[Migrated from JIRA ATOM-559]
During the previous refactoring of December 11th (unification of the database of symbols), I judged that introducing pointers to the original AST nodes that served the construction of the intermediate representation (IR) would help to reduce the code needed in the IR.
Example today in VarInfo because we have the AstDeclNode* we can have a query function HasStorageFlag(Flag flag) that directly goes fishing in the AST node for the tokens declaring the qualifiers. This way, we don't have redundancy of information, keeping the IR structure leaner.
Second advantage from this design, is access to the original source location; so better ability to quote the actual user code, both for error messages or for code emission.
Third advantage, is in the case that the IR is incomplete, the components (clients) that use the IR (code emission) can reconstruct information that hasn't been prepared in the semantic pass.
It enables a bit more painless (future-opened) back-end clients data feeding.
BUT.
The problem we see arising from this decision today, is that we have a tight coupling between AST and IR.
The IR is incomplete without the pointers to some Ast nodes, and the pointers being set (not null), is a program invariant. (for the sake of "if-less programming", client code don't have to contort against optionally set pointers. ifless programming ensures canonical treatment, no special case, and neatly unbloated code. The objective metric measuring that is called cyclomatic complexity.)
This tight coupling is undesirable today, because of code constructs that we want to emulate to behave like another canonical construct. The problem, is that we can't; since there is no syntax that has been instantiated, to support the virtual construct.
Example:
ShaderResourceGroupSemantic stuff
{ FrequencyId = 1; }
;
This is the syntax we require; but internally we want to treat this as:
ShaderResourceGroupSemantic stuff
{ static const intrinsicattribute int FrequencyId = 1; }
;
That way, the FrequencyId can be stored in the IR as a VarInfo, no need to create a new Kind; nor a new semantic validation, nor a new IR subkind, nor extend the variant of possible subkinds, nor go in all client of the IR, to update the support for this new subkind.
Basically, by doing this virtual syntax alteration, we get all features down the chain, to work out of the box; without increasing the source-line count of the compiler.
But today, because of this tight coupling, we have an impossibility to virtualize IR construction from procedural code. In other words, we can't have "generated IR" without an original parsed syntax. And that is a big problem.

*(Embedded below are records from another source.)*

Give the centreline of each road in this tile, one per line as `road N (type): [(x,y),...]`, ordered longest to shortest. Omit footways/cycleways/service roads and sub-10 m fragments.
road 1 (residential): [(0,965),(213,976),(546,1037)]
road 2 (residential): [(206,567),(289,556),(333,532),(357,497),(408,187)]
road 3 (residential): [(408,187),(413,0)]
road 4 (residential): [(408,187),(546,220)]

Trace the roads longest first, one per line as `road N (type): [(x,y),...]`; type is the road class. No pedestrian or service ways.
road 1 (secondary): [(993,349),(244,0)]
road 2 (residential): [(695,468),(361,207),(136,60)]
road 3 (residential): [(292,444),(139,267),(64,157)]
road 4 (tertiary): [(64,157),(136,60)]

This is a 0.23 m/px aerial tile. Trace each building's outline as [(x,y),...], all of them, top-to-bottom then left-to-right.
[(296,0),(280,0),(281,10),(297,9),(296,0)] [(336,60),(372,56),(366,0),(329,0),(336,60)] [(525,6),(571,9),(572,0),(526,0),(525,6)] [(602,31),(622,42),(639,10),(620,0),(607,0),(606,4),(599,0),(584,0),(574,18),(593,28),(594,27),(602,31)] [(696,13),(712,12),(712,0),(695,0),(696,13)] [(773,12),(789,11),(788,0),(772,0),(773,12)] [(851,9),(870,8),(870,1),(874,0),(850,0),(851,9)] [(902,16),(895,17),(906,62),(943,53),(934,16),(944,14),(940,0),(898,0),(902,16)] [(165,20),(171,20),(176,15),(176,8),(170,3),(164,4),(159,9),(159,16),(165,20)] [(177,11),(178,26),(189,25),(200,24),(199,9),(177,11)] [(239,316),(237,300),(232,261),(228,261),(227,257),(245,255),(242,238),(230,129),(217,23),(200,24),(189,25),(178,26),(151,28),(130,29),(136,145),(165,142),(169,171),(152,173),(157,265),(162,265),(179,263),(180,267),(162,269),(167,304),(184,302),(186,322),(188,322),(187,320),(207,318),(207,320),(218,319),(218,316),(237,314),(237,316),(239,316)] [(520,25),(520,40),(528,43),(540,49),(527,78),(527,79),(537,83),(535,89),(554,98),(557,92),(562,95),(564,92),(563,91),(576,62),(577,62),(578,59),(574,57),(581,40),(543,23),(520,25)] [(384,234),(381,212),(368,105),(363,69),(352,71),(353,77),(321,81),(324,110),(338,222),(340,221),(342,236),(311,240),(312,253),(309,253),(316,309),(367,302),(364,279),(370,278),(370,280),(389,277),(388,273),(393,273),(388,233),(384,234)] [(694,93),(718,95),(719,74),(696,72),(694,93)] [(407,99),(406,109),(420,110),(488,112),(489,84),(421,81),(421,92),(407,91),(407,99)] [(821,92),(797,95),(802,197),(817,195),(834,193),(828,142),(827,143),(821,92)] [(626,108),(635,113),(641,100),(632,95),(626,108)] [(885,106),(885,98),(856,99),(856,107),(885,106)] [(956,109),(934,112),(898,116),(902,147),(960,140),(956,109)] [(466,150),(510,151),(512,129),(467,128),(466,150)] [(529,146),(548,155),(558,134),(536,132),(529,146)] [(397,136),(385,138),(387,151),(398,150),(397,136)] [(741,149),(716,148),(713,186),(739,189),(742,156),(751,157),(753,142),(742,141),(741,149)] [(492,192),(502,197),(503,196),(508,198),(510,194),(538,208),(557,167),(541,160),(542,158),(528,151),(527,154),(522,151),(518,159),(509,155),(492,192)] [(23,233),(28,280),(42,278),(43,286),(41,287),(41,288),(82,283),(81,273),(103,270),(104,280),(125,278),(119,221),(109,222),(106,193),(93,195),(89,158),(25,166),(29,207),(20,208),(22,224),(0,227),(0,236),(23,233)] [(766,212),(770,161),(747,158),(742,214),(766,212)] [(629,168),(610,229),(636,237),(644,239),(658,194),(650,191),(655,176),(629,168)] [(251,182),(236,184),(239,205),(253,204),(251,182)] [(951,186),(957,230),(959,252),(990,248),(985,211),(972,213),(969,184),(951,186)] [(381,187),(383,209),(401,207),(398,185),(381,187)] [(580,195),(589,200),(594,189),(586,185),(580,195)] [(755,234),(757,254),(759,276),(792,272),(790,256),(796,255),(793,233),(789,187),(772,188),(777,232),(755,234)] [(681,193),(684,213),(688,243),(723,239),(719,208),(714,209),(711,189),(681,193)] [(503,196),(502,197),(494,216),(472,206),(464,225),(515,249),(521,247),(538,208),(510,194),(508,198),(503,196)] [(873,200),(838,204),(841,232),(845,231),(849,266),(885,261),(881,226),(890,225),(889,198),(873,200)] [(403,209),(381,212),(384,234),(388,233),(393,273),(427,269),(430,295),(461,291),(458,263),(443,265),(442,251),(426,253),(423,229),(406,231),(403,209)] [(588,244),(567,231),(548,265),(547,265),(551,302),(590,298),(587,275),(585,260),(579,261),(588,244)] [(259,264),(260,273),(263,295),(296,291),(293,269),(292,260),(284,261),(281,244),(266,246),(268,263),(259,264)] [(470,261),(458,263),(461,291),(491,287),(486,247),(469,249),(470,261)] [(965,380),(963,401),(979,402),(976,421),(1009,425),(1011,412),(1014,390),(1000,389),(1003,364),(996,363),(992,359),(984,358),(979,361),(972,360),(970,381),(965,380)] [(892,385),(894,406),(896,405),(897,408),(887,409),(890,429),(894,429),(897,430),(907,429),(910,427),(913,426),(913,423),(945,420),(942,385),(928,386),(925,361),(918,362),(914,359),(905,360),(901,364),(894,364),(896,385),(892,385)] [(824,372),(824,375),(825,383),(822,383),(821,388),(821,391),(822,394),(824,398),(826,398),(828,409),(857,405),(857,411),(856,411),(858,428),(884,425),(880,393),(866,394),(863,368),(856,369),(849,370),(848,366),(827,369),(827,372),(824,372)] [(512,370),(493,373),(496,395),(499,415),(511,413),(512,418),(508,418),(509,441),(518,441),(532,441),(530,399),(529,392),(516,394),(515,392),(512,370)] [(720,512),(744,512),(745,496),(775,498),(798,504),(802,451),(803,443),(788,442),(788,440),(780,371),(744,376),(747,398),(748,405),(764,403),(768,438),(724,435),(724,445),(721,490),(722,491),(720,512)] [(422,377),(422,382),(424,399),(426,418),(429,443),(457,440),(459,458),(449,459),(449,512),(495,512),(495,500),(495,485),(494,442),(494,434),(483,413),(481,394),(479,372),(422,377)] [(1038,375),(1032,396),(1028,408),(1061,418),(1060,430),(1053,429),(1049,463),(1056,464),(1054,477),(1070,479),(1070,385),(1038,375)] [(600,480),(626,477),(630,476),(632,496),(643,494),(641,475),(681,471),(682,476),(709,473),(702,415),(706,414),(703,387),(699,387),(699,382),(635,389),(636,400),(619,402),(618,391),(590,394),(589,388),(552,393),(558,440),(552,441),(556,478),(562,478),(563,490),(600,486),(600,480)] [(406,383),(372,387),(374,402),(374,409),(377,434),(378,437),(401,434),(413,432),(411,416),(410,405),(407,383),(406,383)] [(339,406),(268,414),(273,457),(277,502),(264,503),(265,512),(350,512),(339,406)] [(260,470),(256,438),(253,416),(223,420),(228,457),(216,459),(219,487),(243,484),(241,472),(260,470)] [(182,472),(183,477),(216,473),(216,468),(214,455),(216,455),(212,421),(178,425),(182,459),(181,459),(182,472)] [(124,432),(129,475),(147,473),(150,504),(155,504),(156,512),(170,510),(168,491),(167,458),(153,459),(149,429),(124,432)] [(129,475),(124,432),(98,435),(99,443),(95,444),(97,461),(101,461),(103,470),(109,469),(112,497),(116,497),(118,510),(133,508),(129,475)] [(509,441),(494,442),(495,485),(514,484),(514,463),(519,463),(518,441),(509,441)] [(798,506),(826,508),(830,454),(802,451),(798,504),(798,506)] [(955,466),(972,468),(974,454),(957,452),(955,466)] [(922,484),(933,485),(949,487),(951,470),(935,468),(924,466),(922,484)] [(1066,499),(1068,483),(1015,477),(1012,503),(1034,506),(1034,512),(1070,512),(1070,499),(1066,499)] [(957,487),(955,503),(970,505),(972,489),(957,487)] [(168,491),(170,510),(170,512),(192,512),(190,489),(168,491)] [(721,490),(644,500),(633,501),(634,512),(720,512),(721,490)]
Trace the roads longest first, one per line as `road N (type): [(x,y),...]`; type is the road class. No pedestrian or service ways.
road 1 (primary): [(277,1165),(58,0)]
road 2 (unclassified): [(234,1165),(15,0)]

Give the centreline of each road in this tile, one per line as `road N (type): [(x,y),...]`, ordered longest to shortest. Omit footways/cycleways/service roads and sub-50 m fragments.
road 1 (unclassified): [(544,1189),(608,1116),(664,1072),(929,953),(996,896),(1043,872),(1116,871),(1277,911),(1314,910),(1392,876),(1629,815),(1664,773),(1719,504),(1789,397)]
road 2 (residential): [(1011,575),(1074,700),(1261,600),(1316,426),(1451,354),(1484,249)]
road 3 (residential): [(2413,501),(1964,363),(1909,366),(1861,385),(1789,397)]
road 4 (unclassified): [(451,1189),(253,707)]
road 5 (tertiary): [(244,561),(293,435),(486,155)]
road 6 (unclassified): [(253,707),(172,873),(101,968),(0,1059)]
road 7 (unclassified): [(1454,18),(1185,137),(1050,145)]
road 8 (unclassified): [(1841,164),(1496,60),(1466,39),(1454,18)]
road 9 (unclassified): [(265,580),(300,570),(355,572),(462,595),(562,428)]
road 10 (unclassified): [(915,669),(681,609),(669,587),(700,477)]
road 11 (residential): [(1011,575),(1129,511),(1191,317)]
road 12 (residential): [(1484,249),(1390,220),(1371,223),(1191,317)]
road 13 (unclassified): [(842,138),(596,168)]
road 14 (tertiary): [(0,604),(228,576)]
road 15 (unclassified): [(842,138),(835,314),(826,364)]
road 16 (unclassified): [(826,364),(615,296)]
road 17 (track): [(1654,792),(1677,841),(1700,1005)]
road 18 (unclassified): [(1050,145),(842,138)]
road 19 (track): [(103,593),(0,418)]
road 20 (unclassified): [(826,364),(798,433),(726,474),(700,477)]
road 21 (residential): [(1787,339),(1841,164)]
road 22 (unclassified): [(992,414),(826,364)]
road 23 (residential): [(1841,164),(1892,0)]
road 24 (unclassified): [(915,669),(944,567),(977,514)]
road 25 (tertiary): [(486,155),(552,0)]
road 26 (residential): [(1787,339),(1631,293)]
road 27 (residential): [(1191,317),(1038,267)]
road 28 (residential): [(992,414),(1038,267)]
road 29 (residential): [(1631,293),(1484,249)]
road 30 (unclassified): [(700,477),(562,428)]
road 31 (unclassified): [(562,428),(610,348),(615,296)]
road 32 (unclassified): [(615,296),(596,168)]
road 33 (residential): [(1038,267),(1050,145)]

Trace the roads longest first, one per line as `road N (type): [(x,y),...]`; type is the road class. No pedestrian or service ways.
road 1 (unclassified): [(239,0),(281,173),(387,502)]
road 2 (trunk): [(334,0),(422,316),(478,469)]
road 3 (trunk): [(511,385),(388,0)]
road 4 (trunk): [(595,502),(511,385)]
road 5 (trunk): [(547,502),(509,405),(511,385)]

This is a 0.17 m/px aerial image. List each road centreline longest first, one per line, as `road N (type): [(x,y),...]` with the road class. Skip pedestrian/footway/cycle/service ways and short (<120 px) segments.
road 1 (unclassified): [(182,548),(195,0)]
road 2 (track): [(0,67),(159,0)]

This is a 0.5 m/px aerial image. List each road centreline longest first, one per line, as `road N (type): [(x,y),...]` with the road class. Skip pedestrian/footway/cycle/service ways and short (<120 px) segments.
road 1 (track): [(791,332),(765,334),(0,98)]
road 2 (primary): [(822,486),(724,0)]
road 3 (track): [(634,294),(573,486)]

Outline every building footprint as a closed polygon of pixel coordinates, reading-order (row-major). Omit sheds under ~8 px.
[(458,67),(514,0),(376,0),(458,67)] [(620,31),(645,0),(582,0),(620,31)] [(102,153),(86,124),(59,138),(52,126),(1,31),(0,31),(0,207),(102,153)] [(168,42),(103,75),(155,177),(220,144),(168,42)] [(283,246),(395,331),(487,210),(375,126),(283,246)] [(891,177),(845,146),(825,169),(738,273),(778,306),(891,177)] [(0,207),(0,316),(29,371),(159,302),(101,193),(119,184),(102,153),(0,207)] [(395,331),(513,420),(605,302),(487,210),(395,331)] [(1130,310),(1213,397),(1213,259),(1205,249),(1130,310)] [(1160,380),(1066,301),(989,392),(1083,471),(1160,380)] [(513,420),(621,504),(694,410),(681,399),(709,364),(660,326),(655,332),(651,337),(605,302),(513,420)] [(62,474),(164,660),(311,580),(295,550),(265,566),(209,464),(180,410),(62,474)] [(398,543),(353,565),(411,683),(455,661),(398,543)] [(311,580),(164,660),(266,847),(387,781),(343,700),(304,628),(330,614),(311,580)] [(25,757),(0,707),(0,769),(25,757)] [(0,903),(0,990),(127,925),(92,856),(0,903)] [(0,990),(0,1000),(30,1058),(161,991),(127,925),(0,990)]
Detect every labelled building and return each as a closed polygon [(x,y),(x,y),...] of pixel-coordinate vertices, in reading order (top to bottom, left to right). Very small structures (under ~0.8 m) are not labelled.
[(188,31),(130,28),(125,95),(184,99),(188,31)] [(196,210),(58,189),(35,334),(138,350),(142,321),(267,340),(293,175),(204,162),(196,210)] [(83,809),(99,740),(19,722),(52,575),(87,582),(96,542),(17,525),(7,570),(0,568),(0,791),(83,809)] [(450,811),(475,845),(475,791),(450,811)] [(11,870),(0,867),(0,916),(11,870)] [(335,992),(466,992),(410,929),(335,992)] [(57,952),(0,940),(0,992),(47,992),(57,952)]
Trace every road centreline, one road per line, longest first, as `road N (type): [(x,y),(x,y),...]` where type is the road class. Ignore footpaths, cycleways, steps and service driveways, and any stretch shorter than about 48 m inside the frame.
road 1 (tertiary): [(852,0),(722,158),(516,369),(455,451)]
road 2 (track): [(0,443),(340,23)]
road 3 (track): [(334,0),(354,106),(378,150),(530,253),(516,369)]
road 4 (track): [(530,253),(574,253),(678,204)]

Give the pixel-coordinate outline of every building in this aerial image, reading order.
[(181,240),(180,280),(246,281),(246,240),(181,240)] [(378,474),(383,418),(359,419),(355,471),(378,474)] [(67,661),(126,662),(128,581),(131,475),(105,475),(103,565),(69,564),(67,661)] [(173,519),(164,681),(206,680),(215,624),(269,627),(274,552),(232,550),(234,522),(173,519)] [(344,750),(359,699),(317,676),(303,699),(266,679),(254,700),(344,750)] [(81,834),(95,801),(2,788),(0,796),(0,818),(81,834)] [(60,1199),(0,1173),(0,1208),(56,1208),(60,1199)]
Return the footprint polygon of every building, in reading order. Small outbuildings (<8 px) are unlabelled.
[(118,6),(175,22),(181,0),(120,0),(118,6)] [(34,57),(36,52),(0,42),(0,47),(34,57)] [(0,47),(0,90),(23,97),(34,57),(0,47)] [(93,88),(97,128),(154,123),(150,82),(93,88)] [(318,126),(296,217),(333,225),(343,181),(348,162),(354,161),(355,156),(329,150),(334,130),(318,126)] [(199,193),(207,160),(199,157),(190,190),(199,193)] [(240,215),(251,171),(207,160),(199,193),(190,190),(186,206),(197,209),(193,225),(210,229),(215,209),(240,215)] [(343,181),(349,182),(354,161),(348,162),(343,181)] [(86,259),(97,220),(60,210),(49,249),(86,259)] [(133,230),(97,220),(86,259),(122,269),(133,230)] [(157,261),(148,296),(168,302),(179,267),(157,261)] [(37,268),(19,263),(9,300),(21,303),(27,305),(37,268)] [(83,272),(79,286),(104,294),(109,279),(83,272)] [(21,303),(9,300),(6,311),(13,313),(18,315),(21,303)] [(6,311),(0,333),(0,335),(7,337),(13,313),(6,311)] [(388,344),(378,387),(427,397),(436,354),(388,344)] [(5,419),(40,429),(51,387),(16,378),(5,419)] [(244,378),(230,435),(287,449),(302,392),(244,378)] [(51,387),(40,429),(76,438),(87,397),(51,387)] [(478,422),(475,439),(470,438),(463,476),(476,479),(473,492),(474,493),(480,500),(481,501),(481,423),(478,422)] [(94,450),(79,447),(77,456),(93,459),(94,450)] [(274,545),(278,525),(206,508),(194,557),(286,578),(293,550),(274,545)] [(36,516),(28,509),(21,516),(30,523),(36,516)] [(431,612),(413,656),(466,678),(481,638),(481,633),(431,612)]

I am to blame for this original decision so I should cleanup this coupling.
That means: Augmenting the IR data model to store any information that is today retrieved by the clients doing their own custom Ast analysis.
And removing all pointers from the IR, storing information important for error reporting, and code emission that are now accessed through these pointers (like line number, often).
We emit a lot of code today in a dumb way of just iterating though the tokens, pointing to string pieces that exist in the original source stream.
Decoupling thus involves being able to do code emission at a much finer grained level, like reconstructing all language expressions, statements and structural constructions (if, while..) from IR data, and not from tokens.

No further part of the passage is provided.